In this experiment, we further explore the relationship between the number models and the quality of the ranking. We keep the initial synthetic scenario from our first experiment in Section~\ref{sec:experiment}, where a ground truth is first generated and then $T$ models are created by preserving between 10\% and $\rho_\text{max}$ of the labels. The resulting models have an accuracy bounded between 10\% and $\rho_\text{max}$ on average. For three specific thresholds $\rho_\text{max}\in \{0.2, 0.5, 0.9\}$, which correspond to a decreasing difficulty of consensus, we increase the number of models $T$ from 5 models to 200. We report the average correlations for 50 runs per value of $T$ and $\rho_\text{max}$. Figure~\ref{fig:scaling_pearson} corresponds to the Pearson correlation and Figure~\ref{fig:scaling_kendall} corresponds to Kendall's tau correlation coefficient. For clarity of both figures, we omitted the squared Hellinger and total variation distances because they perfectly followed the KL curve.

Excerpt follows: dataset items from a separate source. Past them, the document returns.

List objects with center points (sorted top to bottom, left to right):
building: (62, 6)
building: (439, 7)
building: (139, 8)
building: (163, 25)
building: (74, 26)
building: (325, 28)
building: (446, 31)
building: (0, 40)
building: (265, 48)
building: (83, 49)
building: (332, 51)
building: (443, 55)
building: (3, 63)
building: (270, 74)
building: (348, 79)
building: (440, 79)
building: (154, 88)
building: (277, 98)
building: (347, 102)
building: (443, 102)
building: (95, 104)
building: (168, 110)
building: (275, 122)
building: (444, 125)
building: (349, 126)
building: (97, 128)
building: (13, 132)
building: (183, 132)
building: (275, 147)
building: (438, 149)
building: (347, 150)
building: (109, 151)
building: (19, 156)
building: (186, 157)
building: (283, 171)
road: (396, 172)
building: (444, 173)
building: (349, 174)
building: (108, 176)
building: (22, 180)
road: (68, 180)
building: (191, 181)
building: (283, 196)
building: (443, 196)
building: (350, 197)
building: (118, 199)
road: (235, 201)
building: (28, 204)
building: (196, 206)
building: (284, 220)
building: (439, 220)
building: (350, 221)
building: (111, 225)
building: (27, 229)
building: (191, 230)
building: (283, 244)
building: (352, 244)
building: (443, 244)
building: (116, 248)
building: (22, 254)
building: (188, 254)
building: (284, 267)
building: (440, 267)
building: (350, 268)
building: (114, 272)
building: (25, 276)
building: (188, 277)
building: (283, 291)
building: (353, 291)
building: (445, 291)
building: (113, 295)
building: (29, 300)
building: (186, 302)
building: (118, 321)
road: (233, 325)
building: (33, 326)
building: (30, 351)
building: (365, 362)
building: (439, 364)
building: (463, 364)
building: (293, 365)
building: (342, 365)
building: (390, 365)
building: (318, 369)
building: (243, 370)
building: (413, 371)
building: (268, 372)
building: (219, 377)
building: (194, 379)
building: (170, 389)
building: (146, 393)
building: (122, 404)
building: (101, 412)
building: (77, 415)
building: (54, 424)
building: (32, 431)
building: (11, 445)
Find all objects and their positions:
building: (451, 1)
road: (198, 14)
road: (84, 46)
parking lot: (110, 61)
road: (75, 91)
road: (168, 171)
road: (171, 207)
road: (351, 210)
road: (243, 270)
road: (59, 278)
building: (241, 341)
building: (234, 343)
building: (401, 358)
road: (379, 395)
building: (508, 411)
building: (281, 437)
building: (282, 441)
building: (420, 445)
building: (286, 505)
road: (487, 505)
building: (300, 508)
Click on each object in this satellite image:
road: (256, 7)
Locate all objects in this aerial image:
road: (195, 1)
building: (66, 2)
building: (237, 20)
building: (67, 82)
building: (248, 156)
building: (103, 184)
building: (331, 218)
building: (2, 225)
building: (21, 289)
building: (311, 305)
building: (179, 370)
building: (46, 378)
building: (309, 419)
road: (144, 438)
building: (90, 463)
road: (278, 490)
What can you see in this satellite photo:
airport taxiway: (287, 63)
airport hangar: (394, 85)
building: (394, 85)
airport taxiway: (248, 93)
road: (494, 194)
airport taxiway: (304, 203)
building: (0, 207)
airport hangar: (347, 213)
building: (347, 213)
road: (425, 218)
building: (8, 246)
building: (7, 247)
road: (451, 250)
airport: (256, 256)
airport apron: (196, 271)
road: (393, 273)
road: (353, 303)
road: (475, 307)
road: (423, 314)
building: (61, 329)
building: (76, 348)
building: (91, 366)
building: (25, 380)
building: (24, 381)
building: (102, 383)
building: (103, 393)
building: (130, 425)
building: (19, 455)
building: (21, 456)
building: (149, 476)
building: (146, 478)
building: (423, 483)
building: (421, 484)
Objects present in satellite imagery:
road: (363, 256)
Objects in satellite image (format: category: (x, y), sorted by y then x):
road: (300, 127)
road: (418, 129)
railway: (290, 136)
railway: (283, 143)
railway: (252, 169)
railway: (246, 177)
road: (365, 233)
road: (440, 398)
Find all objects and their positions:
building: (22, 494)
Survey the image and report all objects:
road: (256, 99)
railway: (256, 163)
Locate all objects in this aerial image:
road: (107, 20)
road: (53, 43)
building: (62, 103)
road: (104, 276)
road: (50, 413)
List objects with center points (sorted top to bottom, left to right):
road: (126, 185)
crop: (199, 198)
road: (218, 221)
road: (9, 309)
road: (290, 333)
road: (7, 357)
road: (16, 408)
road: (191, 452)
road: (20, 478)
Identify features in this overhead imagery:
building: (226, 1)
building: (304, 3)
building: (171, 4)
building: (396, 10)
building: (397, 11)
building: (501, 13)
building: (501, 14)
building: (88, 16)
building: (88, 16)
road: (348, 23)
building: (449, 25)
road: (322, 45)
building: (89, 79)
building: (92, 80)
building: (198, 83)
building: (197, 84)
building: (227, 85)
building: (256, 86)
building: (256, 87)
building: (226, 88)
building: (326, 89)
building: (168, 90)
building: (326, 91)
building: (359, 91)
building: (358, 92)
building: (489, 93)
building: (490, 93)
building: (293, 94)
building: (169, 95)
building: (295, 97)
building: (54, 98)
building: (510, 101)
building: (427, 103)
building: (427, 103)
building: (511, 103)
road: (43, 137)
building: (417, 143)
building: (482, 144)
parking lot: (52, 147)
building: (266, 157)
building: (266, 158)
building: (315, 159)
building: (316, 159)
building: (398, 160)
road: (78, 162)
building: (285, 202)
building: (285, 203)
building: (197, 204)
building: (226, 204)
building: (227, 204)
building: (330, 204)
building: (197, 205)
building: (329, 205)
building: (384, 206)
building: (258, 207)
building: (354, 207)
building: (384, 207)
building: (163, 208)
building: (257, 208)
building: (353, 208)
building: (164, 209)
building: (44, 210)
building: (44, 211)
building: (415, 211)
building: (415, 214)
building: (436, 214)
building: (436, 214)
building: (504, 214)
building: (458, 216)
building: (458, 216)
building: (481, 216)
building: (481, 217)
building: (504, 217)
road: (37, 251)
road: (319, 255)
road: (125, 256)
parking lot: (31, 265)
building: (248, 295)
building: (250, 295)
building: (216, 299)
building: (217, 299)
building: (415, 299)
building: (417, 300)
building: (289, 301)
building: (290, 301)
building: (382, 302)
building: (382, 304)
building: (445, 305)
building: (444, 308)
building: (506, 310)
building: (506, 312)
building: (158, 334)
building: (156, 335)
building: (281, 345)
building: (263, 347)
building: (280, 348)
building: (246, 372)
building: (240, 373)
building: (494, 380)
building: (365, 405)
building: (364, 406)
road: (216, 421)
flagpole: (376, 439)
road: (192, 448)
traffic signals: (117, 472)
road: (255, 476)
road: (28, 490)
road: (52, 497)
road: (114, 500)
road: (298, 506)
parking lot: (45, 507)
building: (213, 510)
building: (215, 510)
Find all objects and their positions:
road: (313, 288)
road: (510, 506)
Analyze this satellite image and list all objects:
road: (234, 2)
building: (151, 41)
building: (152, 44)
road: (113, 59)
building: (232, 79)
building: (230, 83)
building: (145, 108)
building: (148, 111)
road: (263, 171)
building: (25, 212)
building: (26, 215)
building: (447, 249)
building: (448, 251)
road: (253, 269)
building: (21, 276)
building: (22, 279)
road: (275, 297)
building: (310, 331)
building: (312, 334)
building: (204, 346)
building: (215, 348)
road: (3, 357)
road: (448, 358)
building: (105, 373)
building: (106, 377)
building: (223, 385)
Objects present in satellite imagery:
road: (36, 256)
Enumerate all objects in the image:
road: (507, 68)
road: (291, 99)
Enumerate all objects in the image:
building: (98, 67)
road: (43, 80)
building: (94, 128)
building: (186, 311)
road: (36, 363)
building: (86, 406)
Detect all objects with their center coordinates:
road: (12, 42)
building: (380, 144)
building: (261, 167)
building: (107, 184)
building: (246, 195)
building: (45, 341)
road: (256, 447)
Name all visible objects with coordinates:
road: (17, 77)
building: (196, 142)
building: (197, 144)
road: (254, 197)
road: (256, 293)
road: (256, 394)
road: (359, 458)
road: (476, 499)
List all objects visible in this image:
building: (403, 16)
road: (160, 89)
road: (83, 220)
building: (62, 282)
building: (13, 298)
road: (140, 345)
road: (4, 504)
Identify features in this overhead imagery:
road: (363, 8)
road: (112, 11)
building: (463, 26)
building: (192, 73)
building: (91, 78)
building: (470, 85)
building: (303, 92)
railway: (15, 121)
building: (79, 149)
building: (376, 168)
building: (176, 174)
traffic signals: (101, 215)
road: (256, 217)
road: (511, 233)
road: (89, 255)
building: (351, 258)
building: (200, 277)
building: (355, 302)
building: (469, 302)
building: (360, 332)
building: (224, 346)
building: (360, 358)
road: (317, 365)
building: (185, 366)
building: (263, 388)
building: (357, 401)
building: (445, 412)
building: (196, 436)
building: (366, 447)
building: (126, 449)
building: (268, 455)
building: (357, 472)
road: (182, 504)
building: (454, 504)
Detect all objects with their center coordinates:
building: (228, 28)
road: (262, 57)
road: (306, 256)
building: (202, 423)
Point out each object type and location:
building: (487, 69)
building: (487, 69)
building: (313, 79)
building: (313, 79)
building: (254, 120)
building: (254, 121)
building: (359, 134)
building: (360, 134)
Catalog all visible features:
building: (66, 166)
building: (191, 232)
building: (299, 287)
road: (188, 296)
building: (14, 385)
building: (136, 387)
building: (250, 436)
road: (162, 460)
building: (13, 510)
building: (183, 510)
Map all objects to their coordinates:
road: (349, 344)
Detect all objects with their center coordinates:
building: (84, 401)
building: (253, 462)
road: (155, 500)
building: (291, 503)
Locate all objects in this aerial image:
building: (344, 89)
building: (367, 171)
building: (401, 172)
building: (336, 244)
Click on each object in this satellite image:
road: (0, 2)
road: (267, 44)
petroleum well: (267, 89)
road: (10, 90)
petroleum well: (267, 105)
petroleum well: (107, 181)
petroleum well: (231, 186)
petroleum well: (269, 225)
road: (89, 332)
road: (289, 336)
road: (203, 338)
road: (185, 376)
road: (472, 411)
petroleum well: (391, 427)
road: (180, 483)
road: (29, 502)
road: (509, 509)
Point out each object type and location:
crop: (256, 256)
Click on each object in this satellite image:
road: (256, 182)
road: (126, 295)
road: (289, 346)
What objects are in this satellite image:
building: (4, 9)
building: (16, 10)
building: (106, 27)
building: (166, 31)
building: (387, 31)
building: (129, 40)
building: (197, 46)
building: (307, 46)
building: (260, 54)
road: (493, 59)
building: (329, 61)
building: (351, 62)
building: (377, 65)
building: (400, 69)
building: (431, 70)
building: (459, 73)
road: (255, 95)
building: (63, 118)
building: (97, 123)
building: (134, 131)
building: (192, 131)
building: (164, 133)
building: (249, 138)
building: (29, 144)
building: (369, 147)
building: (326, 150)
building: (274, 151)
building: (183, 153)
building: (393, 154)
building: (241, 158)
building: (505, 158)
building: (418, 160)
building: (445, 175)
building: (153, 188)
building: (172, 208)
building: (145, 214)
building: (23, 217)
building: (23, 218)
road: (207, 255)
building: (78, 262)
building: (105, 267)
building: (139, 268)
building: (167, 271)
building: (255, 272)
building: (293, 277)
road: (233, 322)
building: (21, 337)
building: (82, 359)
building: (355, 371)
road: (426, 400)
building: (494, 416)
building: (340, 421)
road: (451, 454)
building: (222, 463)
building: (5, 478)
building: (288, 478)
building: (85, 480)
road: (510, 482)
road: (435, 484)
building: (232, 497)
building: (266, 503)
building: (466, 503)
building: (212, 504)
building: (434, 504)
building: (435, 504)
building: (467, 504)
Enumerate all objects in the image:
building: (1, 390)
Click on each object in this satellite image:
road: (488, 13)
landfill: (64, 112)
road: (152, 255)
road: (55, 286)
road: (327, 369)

\input{figures/fig_scaling_pearson}
\input{figures/fig_scaling_kendall}

We observe from both figures that the scaling depends on the difficulty to reach a consensus. When a consensus is hard to find, \ie $\rho_\text{max}=0.2$, even 200 models is insufficient to establish a strong correlation between ranking and ARI with targets. In contrast, an easy scenario, \ie $\rho_\text{max}=0.9$, requires few models to achieve excellent correlations as we are already close to 1 with 20 models. In a mitigated scenario, increasing the number of models increases steadily the correlations. It is notable that the binary DISCOTEC displays stronger performances even in a mitigated scenario compared to the DISCOTEC based on the KL distance.

We conclude that when the consensus is not clear-cut, adding models in the ensemble may be beneficial to the DISCOTEC ranking.